Part 1: How Green is Greening?

Including planting in architecture and interiors has been shown to produce positive results in reducing stress levels for occupants. The extensive greening of lobbies, workplaces and other indoor areas can typically earn points for BREEAM, LEED and WELL building certifications, even when the energy required to sustain these interventions can often be significant. This is particularly true where additional artificial lighting is needed to keep plants healthy - most often when there is limited access to daylight.

The great 'atria' schemes of the 1970s and 1980s, led by Roche and Dinkeloo's Ford Foundation in New York (1967), demonstrated that although extensive indoor planting in well daylit interior spaces is possible, it is almost always technically challenging and often expensive to maintain. In contemporary developments, large areas of open, top-lit 'public' space are rare, so indoor planting schemes can usually only be sustained by artificial means. With justifiable pressure from all sides to reduce the carbon footprint of buildings, it seems counterintuitive to be using so much light energy to keep plants alive indoors. Add in the cost of heat management, ventilation, water, and nutrients and the environmental (and capital) costs become even bigger – and make even less sense.


Increasing planting in urban outdoors spaces - roofs, external terraces, courtyards - is hugely beneficial in terms of the environment and wellbeing. But we can't help but wonder if there is a better way to improve the 'wellness' of deep-plan indoor spaces with limited or no access to natural light.

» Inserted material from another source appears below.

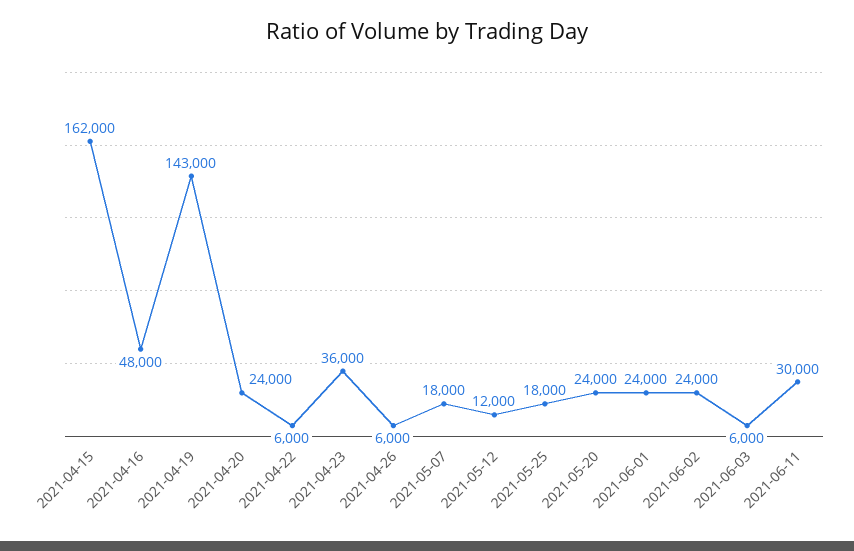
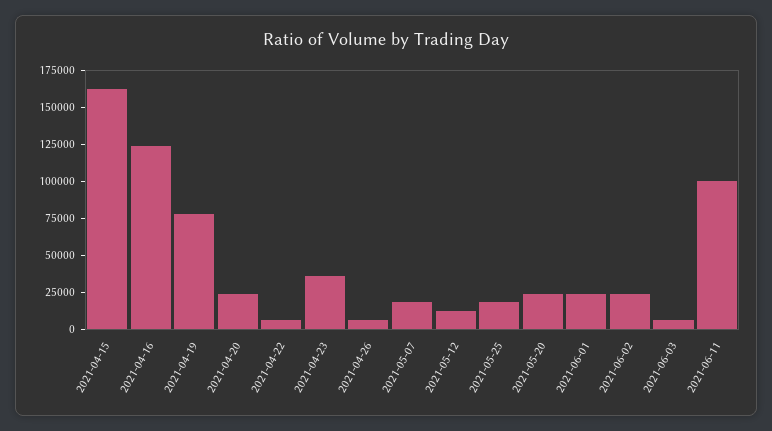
2021-04-16: 48000 -> 125000
2021-04-19: 143000 -> 75000
2021-06-11: 30000 -> 100000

Asking why it is that people respond so positively to planting may hold some answers. Research suggests that this could be due to biophilic fractals – the patterns commonly found in nature that are created by indefinitely repeating one single shape in different sizes. They provide richness and complexity and have been found to enhance our visual capabilities and reduce stress. Given this, could these fractals be introduced into building and interior design to improve wellbeing in more sustainable ways?

For example, including an artificial green wall in place of a real one, or by integrating specific patterns into the textures and colours of materials, fabric and artworks. Even providing opportunities for people to personalise their space, bringing colour and pattern through their own objects and décor might provide as much of a positive result as a 'living wall', but without the environmental impact.

More research is clearly required, but we know from experience that using techniques such as layering in light accents, using grazing light to reveal textures, and including shadow patterns makes for a more engaging space that people enjoy.